Work task: Please take the records that follow and repeat exactly the lines starting with the line with "pinky tip: (1258, 1033)" and going on through the line with "thumb mcp: (128, 377)".

Source material:
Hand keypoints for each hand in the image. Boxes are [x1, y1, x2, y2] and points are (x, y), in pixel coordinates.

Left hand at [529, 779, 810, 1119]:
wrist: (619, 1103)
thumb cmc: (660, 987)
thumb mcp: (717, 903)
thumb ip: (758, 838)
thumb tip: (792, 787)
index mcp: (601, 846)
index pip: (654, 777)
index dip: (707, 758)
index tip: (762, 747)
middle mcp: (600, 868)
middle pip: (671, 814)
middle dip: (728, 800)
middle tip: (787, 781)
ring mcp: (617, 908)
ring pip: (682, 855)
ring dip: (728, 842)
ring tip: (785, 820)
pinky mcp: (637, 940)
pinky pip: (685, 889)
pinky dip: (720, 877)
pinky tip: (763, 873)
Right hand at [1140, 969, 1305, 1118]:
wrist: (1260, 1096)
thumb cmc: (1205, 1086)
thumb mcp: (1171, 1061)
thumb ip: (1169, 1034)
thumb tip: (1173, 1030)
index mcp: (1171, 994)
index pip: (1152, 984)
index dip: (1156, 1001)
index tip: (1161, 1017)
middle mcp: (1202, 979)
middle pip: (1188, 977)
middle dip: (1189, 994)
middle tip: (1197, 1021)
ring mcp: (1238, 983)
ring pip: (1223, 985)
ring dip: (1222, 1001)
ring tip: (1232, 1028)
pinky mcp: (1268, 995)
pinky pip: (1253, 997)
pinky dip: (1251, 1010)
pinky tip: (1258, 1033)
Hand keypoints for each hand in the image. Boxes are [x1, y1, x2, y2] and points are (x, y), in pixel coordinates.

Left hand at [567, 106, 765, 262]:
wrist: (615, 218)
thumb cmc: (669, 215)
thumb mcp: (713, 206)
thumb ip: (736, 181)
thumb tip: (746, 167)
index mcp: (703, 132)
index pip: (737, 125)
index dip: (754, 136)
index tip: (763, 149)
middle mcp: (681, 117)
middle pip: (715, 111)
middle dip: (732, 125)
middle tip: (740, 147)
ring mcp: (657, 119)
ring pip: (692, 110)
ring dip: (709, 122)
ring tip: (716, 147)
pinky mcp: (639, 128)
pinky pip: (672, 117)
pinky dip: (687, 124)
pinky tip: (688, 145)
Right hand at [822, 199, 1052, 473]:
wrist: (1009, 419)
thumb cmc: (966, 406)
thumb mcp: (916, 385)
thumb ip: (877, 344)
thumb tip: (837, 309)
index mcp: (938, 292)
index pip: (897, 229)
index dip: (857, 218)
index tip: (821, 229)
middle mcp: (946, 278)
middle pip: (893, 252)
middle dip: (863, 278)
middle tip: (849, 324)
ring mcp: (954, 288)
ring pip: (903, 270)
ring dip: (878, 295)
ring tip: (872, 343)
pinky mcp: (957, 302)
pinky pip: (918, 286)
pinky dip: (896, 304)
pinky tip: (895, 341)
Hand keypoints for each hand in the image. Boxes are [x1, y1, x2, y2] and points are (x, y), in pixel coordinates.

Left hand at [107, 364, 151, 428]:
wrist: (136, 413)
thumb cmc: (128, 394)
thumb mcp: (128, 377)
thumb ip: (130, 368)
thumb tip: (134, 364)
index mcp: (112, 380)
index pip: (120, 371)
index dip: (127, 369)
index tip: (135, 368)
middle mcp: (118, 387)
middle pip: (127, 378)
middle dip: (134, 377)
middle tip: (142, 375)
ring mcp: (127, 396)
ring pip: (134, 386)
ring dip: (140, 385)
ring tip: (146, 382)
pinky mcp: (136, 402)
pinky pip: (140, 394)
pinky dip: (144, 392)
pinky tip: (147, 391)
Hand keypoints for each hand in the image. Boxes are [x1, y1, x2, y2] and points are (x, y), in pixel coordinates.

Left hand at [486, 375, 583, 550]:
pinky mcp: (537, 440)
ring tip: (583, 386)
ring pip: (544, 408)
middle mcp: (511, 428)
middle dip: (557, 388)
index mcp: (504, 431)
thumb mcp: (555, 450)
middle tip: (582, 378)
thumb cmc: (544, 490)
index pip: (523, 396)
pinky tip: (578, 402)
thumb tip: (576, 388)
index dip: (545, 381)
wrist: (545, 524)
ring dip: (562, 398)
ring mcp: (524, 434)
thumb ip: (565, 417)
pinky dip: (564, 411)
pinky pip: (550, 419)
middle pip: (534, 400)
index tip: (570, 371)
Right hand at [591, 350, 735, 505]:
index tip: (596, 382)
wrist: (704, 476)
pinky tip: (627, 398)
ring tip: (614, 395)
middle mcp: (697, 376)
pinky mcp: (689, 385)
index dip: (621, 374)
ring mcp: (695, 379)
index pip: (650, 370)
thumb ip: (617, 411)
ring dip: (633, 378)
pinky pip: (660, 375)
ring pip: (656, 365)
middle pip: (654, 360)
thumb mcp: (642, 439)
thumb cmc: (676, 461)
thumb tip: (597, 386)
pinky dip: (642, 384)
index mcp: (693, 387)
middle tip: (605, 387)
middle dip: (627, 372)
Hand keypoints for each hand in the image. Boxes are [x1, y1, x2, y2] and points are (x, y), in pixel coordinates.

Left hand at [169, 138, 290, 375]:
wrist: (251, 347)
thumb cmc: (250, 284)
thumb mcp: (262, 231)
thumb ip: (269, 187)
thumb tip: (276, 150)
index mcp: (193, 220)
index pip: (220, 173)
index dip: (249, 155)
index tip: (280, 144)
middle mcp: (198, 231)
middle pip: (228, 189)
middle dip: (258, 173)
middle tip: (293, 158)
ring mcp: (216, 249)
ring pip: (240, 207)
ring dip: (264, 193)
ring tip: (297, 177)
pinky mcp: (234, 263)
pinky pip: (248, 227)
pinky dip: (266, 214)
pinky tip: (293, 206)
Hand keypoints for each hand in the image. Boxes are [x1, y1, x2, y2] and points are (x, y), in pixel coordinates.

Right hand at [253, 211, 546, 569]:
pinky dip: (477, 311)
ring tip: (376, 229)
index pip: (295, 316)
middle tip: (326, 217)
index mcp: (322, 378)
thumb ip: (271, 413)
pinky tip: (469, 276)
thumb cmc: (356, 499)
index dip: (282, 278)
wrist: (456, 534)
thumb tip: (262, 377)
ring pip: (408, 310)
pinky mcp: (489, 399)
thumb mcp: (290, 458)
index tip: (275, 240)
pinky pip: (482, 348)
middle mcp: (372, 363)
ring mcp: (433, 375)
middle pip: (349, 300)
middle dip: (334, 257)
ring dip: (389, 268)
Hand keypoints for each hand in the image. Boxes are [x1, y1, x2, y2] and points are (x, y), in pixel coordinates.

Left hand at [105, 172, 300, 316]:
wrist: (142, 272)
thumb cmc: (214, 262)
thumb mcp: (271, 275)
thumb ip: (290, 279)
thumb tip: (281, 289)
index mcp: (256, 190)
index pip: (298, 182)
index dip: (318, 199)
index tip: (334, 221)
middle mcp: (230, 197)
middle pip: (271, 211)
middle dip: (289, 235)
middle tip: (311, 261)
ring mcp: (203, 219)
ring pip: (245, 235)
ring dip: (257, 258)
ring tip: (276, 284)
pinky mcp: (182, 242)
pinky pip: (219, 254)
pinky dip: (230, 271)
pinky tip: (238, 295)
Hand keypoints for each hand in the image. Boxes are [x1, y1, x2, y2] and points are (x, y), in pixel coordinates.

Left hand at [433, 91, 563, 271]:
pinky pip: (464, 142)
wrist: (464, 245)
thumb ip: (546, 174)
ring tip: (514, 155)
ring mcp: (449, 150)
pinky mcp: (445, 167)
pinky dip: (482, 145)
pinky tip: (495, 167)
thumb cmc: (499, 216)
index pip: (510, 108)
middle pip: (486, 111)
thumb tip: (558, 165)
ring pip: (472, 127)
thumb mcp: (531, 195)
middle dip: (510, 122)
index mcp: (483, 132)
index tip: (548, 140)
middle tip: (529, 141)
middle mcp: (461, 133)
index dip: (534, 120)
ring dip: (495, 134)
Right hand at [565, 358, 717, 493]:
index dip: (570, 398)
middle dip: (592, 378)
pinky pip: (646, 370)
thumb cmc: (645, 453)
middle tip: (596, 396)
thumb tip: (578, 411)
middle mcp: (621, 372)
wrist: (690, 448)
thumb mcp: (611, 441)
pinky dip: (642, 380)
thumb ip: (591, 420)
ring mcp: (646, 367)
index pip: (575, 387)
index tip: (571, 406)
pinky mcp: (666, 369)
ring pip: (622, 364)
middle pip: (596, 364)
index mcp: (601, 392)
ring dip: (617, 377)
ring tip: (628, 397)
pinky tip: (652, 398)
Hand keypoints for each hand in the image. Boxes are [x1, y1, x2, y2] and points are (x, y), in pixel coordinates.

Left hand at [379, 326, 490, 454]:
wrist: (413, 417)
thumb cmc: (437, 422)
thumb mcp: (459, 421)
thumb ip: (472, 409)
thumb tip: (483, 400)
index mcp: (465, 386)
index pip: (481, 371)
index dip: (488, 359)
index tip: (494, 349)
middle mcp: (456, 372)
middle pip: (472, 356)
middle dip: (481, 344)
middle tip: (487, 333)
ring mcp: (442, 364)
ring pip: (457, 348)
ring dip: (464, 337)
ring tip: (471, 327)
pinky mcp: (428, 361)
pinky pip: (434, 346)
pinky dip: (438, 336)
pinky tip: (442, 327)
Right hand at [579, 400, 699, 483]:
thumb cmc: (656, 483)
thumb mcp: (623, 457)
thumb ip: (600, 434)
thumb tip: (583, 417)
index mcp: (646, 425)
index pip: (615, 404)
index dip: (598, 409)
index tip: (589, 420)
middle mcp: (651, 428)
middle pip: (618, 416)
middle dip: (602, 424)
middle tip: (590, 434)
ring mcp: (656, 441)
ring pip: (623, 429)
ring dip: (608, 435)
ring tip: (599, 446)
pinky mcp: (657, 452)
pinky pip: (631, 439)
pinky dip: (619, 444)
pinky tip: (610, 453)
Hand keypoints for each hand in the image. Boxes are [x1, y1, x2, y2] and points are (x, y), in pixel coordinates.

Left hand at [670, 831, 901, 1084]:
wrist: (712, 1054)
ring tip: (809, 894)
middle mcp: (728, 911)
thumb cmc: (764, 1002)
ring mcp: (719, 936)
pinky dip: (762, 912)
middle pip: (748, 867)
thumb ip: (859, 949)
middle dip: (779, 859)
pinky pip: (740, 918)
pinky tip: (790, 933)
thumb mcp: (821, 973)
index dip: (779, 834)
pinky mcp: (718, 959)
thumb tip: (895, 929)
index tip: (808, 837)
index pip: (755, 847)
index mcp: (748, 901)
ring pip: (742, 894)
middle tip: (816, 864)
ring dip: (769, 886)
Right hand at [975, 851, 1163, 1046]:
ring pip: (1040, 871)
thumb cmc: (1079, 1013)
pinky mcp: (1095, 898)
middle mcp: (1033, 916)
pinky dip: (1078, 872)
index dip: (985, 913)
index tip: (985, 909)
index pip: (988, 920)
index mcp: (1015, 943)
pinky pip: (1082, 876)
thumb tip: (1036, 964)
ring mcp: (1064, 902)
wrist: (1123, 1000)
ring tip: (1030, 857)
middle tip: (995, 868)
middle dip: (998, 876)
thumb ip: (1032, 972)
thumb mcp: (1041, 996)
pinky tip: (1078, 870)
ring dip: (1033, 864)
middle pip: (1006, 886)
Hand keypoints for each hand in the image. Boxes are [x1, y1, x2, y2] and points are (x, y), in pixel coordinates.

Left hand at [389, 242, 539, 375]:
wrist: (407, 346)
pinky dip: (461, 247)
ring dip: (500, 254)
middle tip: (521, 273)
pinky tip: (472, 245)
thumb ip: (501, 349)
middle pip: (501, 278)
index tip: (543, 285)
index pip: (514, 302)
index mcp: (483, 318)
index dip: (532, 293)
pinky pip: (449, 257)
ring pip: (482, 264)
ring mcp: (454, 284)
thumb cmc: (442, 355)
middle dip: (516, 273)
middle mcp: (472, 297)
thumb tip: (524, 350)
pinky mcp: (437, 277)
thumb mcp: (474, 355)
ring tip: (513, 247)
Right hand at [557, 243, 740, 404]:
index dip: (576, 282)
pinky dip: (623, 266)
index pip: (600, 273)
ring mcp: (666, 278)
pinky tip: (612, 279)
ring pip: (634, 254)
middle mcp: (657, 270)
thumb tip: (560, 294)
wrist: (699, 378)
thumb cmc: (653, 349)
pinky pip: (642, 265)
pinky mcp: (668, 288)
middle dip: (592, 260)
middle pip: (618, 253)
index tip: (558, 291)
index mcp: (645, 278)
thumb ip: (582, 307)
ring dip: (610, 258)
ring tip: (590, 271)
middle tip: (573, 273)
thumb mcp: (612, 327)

Written reply:
pinky tip: (1258, 1033)
Hand keypoints for each hand in the image. Boxes are [x1, y1, x2, y2] and points are (x, y), in pixel coordinates.

Left hand at [567, 106, 765, 262]:
wrist: (615, 218)
thumb cmc: (669, 215)
thumb mcp: (713, 206)
thumb ip: (736, 181)
thumb tip: (746, 167)
index mcp: (703, 132)
index pip: (737, 125)
index dip: (754, 136)
index tip: (763, 149)
middle mcp: (681, 117)
middle pip: (715, 111)
middle dip: (732, 125)
middle tip: (740, 147)
ring mcp: (657, 119)
ring pip: (692, 110)
ring dip: (709, 122)
ring tip: (716, 147)
pinky mcp: (639, 128)
pinky pip: (672, 117)
pinky dip: (687, 124)
pinky tip: (688, 145)
Right hand at [822, 199, 1052, 473]:
wrist: (1009, 419)
thumb cmc: (966, 406)
thumb mcp: (916, 385)
thumb ip: (877, 344)
thumb tip: (837, 309)
index mcp: (938, 292)
index pip: (897, 229)
index dip: (857, 218)
index tip: (821, 229)
middle mcp: (946, 278)
middle pip: (893, 252)
middle dip: (863, 278)
middle tip: (849, 324)
ring mcp: (954, 288)
ring pip: (903, 270)
ring dip: (878, 295)
ring tip: (872, 343)
pinky mcp: (957, 302)
pinky pip: (918, 286)
pinky dip: (896, 304)
pinky tip: (895, 341)
Hand keypoints for each hand in the image. Boxes are [x1, y1, x2, y2] and points are (x, y), in pixel coordinates.

Left hand at [107, 364, 151, 428]:
wrist: (136, 413)
thumb cmc: (128, 394)
thumb mcp: (128, 377)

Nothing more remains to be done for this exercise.